I have not had an empty workbench since I last posted something here. Here's something completely different in prototype, scale, the nature of the work and the type of model. This time the job is to improve the look of the wheels of a ready-to-run H0 loco. It's the Fleischmann ex-Prussian T16 tank loco from the 1970s or 1980s, bought in a rather battered condition for purposes of experimentation. The standard of fidelity and the workmanship Fleischmann achieved with these models were very good for their day, though of course expectations have risen since then. But having a solid basis suggests the models will be good candidates for some modification. In particular, reducing the huge flange depth.
Here's a composite view to show the difference in flange height before and after. Judged on the shaping of the wheel boss, spokes and tyre rim this is a nice casting and I think that this adds a lot to the positive overall impression given by the model. Newer mass-market models in H0 scale (which probably have a common origin in Asia) tend not to have such nice looking wheels. It really helps that this is a single metal casting.
Here's the first trial, after I'd worked on the six rearmost wheels. The front two wheels are less easy to see, but the enormous flange still shows up clearly.
And here's the whole lot done.
Working on a lathe is still new territory for me and most jobs require trial and error. In this case I had a set of wheels from another loco to test my ideas. What worked best was to put each wheel face-first in a 15mm collet and then cut straight through the wheel back towards the chuck. I set the tool position to take off an amount that brings the flange height fairly close to the relevant NMRA RP-25 dimension (which is based on the full width of the tyre, not as manufactured but after thinning the wheel). The amount I removed from the flange height is about 0.7 mm, the original height being about 1.2 mm.
I haven't thinned the flange yet because I wanted to reassemble the whole lot and see whether it could cope with real trackwork first. I'd already added some washers to the axles, which had masses of sideplay (the most on the middle axle as expected). More adjustment is still needed now and I might fiddle with the front to back depth of the flanges on the centre drivers -- which would be replicating what was (usually?) done on prototype locos with lots of axles in a rigid frame.

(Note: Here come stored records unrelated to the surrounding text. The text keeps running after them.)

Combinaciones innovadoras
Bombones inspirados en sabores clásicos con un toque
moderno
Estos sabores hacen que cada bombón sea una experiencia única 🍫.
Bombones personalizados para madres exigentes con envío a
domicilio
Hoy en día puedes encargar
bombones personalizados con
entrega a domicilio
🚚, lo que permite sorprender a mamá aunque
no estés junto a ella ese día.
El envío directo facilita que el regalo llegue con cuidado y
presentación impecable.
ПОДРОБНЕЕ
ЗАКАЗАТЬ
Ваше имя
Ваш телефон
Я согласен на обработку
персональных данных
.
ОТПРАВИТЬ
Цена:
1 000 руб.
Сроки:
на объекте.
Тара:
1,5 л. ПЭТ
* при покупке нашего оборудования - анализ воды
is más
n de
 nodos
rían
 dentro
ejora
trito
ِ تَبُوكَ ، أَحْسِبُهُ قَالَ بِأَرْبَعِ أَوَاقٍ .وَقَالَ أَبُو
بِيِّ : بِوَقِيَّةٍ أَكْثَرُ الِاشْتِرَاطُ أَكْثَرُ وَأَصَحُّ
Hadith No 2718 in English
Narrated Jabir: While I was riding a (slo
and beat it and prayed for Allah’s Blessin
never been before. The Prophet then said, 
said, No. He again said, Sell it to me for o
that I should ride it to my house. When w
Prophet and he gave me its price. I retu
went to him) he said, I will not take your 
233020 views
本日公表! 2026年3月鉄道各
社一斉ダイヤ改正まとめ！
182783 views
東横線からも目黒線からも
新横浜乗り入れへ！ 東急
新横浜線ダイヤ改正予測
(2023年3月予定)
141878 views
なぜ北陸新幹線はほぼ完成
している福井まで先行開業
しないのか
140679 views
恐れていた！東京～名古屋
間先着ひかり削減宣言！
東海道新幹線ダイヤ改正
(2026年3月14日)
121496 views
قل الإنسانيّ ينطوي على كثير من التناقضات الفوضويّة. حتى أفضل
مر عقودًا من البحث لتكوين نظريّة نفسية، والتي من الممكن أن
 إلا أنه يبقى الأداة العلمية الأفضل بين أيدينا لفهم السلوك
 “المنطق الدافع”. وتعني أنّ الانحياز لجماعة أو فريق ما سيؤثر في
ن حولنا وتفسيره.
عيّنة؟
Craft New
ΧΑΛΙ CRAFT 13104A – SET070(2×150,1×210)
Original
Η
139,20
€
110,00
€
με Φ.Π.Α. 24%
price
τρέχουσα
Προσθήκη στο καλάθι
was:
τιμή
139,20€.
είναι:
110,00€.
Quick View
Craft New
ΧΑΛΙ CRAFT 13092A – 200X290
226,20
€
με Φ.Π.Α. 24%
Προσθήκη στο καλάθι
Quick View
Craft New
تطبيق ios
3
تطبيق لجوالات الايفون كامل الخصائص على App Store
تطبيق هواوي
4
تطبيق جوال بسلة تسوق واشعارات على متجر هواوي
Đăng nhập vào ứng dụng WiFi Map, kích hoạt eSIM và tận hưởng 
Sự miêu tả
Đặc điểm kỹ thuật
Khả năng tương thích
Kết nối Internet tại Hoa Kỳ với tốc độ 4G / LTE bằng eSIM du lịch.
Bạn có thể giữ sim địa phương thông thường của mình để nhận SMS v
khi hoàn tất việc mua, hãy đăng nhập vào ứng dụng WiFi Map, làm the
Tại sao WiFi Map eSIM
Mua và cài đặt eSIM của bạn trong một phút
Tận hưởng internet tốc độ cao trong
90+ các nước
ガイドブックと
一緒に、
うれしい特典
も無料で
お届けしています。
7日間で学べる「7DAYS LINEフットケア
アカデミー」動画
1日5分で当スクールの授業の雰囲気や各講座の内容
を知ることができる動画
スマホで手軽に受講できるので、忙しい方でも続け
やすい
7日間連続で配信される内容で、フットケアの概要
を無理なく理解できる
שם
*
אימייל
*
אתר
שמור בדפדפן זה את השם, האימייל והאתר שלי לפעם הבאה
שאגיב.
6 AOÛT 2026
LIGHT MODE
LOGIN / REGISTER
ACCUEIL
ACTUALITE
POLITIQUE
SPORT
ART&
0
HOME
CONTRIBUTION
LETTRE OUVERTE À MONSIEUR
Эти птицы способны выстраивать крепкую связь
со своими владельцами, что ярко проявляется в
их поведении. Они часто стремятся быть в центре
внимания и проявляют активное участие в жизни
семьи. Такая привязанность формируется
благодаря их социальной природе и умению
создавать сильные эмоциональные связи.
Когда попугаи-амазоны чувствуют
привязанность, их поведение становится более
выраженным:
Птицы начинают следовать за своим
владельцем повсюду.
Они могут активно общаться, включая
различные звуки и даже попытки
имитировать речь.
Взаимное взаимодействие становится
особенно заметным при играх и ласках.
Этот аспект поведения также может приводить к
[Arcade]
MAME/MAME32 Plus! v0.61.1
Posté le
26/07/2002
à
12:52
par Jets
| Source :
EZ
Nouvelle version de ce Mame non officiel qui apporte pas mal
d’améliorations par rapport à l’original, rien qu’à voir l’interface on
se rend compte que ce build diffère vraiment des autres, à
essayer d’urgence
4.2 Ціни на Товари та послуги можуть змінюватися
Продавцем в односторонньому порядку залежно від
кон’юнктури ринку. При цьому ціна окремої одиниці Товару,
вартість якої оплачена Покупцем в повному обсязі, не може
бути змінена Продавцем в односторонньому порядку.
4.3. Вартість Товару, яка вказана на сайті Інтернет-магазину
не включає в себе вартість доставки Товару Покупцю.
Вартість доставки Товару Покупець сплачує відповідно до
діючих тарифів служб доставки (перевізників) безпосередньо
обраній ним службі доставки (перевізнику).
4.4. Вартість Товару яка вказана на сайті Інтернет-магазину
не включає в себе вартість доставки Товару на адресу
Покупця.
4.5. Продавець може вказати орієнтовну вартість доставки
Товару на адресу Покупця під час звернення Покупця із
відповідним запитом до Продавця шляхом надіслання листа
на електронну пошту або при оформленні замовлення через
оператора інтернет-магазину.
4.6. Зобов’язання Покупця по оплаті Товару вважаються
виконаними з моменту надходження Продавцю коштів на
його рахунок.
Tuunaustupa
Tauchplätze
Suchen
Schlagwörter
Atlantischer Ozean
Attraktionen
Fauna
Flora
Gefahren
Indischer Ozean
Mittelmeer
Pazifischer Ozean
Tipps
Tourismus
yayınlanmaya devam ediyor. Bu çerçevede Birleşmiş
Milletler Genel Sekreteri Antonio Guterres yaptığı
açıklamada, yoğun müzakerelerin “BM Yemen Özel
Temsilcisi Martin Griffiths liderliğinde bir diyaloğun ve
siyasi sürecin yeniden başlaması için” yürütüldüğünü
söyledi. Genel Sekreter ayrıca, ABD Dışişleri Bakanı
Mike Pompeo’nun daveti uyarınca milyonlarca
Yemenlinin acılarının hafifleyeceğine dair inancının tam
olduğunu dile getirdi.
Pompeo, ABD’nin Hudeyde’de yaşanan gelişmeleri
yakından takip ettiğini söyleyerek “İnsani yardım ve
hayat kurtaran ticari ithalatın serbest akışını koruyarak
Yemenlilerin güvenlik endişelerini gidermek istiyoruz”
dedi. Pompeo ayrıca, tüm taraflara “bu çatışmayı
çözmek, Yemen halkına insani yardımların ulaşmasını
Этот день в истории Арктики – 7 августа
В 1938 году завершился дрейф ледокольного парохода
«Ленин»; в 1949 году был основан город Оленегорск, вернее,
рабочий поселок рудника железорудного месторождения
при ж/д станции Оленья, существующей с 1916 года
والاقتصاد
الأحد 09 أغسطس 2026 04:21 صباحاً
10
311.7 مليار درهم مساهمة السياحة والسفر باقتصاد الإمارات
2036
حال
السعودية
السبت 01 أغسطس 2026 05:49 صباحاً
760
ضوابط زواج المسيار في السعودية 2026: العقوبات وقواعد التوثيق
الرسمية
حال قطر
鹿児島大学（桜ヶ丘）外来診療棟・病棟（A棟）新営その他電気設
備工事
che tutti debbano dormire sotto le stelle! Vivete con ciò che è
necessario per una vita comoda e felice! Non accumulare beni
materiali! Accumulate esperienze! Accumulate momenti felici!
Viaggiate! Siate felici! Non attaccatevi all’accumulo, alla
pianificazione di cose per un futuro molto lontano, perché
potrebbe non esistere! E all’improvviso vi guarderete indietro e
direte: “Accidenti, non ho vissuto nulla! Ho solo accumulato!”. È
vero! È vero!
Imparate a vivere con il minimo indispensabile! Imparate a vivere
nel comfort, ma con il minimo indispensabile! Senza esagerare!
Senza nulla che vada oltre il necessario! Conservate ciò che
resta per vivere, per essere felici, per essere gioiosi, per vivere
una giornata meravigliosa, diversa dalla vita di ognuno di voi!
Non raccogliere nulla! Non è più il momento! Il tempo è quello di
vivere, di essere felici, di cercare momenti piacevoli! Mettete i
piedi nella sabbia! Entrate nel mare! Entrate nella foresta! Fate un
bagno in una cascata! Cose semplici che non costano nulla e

The prototype locos had very closely spaced axles,
Here is a prototype view of a similar loco, apparently missing as many parts as my model. Fleischmann's flanges meant that the wheelbase has to be overscale by about 4 mm, but RP-25 flanges on correctly scaled wheels would still not allow the correct wheelbase. The Fleischmann wheel diameter is 0.5mm underscale so there is a little leeway here. What I would like to do in the end is make new frames for the model and re-use these wheels. This would mean I could get rid of the 'pancake' motor and bring the wheelbase in closer to scale. As noted in my earlier posts this is another area where I have not yet got much experience, so taking time first to tweak the sideplay and find out how to minimise the chances of the loco ending up on the ballast seems to offer a sensible chance of progression. In the past two different aftermarket chassis for the model were available with full compensation and these are still sought after.
Leaving aside the details that were missing when I bought the loco, as well as the ones that I either pulled off deliberately or may have broken, it is not very difficult to pick out features such as the sketchy valve gear that are pretty crude. But if the model can 'take' the new wheels then that's an encouragement to re-detail because it lifts the overall impression so much. The later releases of this model have much more faithful valve gear, available as a spare part if necessary, and there is a cast metal front buffer beam available from a third party manufacturer to replace Fleischmann's one which has the buffers set the wrong distance apart. In my view this is one of those models that seems to look right somehow, a trick that doesn't seem always to correspond exactly with fidelity to the prototype, so I hope to give mine some more pushes in the right general direction.